Irresistibly, the old addiction to nuance and multi-lateralism resurfaces, but only in the final paragraph:
Yet it still seems reasonable to question the optimism currently prevailing among Washington's neocons, because this remains founded upon a woefully simplistic vision. It is true that, in some chronic, unstable regions, some bad governments — those of the Taliban and Saddam Hussein — have been removed by the Americans. But the fragile advantages gained will be lost, unless Washington can match its boldness in the deployment of military power with a new sensitivity to alien cultures, matched by far more subtle political skills.
Ironically, the "simplistic" Bush approach was what, during the Reagan administration, liberals used to call "common sense". American firepower employed in taking out the most egregious dictatorships was precisely what we demanded. The fact that the US did not drop its ("futile" and "counterproductive") cold war with the Soviet Union to clean up the stinking torture states of the third world was irrefutable evidence of its greed, corruption and domination by big business.

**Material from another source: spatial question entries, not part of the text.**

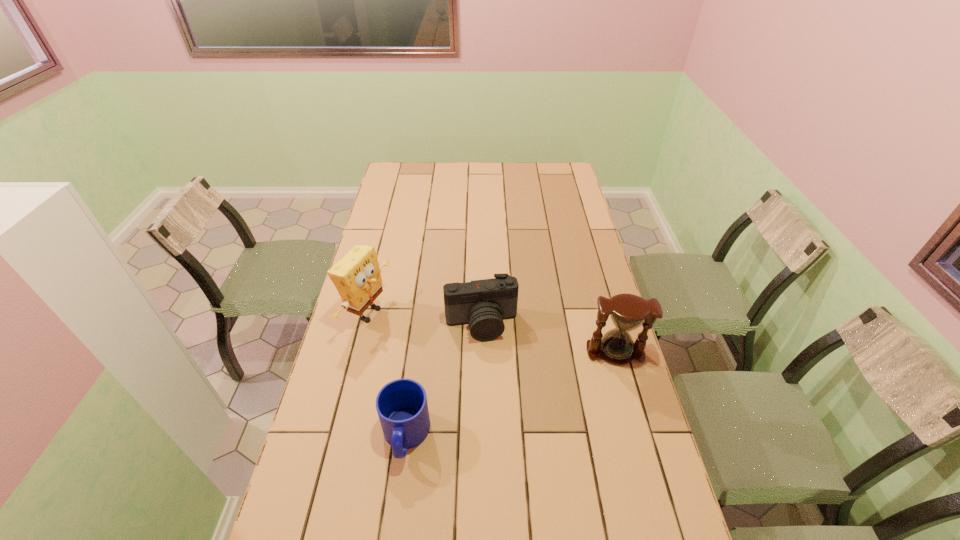
This screenshot has height=540, width=960. Find the location of `the nearest object`. the nearest object is located at coordinates (402, 407).

Find the location of a particular element. The height and width of the screenshot is (540, 960). the second object from left to right is located at coordinates (402, 407).

Find the location of a particular element. hourglass is located at coordinates (x=628, y=312).

Locate an element on the screen. Image resolution: width=960 pixels, height=540 pixels. the second shortest object is located at coordinates (483, 304).

Find the location of a particular element. the third object from left to right is located at coordinates (483, 304).

The height and width of the screenshot is (540, 960). I want to click on sponge, so click(x=357, y=277).

This screenshot has height=540, width=960. I want to click on vacant space positioned on the side with the handle of the nearest object, so click(398, 489).

I want to click on vacant position located 0.170m on the left of the hourglass, so click(533, 352).

Where is `blank space located 0.250m at the lens of the third object from left to right`? The image size is (960, 540). blank space located 0.250m at the lens of the third object from left to right is located at coordinates (502, 413).

The image size is (960, 540). Identify the location of vacant position located 0.120m at the lens of the third object from left to right. (494, 375).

Now that the USSR is gone -- and, I am cynically inclined to add, no longer in need of liberal support -- the same factors are adduced as motivations of Bush's interventionism.

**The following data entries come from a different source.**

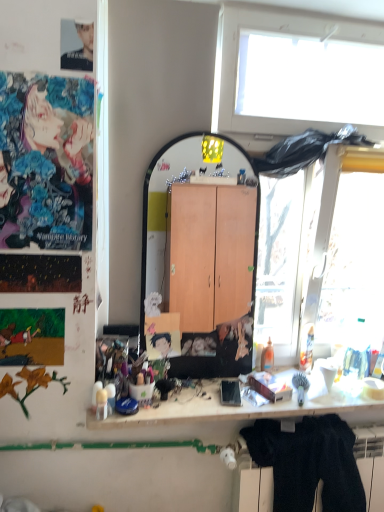
Question: Is white matte desk at center looking in the opposite direction of black fuzzy sweater at lower right?

Choices:
 (A) yes
 (B) no

Answer: (B)

Question: From a real-world perspective, is white matte desk at center under black fuzzy sweater at lower right?

Choices:
 (A) yes
 (B) no

Answer: (B)

Question: Does white matte desk at center come behind black fuzzy sweater at lower right?

Choices:
 (A) yes
 (B) no

Answer: (B)

Question: Does white matte desk at center appear on the right side of black fuzzy sweater at lower right?

Choices:
 (A) no
 (B) yes

Answer: (A)

Question: Is white matte desk at center thinner than black fuzzy sweater at lower right?

Choices:
 (A) no
 (B) yes

Answer: (A)

Question: In terms of width, does smooth black hair at center, which ranks as the 1th person in bottom-to-top order, look wider or thinner when compared to black fuzzy sweater at lower right?

Choices:
 (A) thin
 (B) wide

Answer: (A)

Question: Is smooth black hair at center, which is counted as the 1th person, starting from the back, spatially inside black fuzzy sweater at lower right, or outside of it?

Choices:
 (A) outside
 (B) inside

Answer: (A)

Question: Is point (165, 344) positioned closer to the camera than point (311, 416)?

Choices:
 (A) farther
 (B) closer

Answer: (A)

Question: Relative to black fuzzy sweater at lower right, is smooth black hair at center, which ranks as the 1th person in bottom-to-top order, in front or behind?

Choices:
 (A) front
 (B) behind

Answer: (B)

Question: Considering the positions of white matte desk at center and vivid anime poster at upper left, marked as the third person in a right-to-left arrangement, in the image, is white matte desk at center wider or thinner than vivid anime poster at upper left, marked as the third person in a right-to-left arrangement,?

Choices:
 (A) thin
 (B) wide

Answer: (B)

Question: From the image's perspective, relative to vivid anime poster at upper left, the second person when ordered from top to bottom, is white matte desk at center above or below?

Choices:
 (A) above
 (B) below

Answer: (B)

Question: Is white matte desk at center taller or shorter than vivid anime poster at upper left, the 1th person viewed from the front?

Choices:
 (A) short
 (B) tall

Answer: (A)

Question: Based on their positions, is white matte desk at center located to the left or right of vivid anime poster at upper left, marked as the third person in a right-to-left arrangement?

Choices:
 (A) left
 (B) right

Answer: (B)

Question: Choose the correct answer: Is matte black photo at upper left, which is counted as the first person, starting from the top, inside white matte desk at center or outside it?

Choices:
 (A) inside
 (B) outside

Answer: (B)

Question: From the image's perspective, is matte black photo at upper left, which is the 3th person in bottom-to-top order, above or below white matte desk at center?

Choices:
 (A) below
 (B) above

Answer: (B)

What Hastings needs to remember is that the word "neocon" which he so glibly tosses around is not an epithet but has a precise meaning: a former liberal who has seen the value of conservative principles. In that light, it is hardly surprising that Bush has taken the liberal foreign policy recommendations of the '80s and actually made them work.

(Via CUANAS)

Addendum: In citing Bruce Cockburn's Rocket Launcher, it occurs to me that the entire song is worth quoting in this context:
Here comes the helicopter -- second time today
Everybody scatters and hopes it goes away
How many kids they've murdered only God can say
If I had a rocket launcher...I'd make somebody pay

I don't believe in guarded borders and I don't believe in hate
I don't believe in generals or their stinking torture states
And when I talk with the survivors of things too sickening to relate
If I had a rocket launcher...I would retaliate

On the Rio Lacantun, one hundred thousand wait
To fall down from starvation -- or some less humane fate
Cry for Guatemala, with a corpse in every gate
If I had a rocket launcher...I would not hesitate

I want to raise every voice -- at least I've got to try
Every time I think about it water rises to my eyes.
Situation desperate, echoes of the victims cry
If I had a rocket launcher...Some son of a bitch would die
Well, Bruce, we do have a rocket launcher.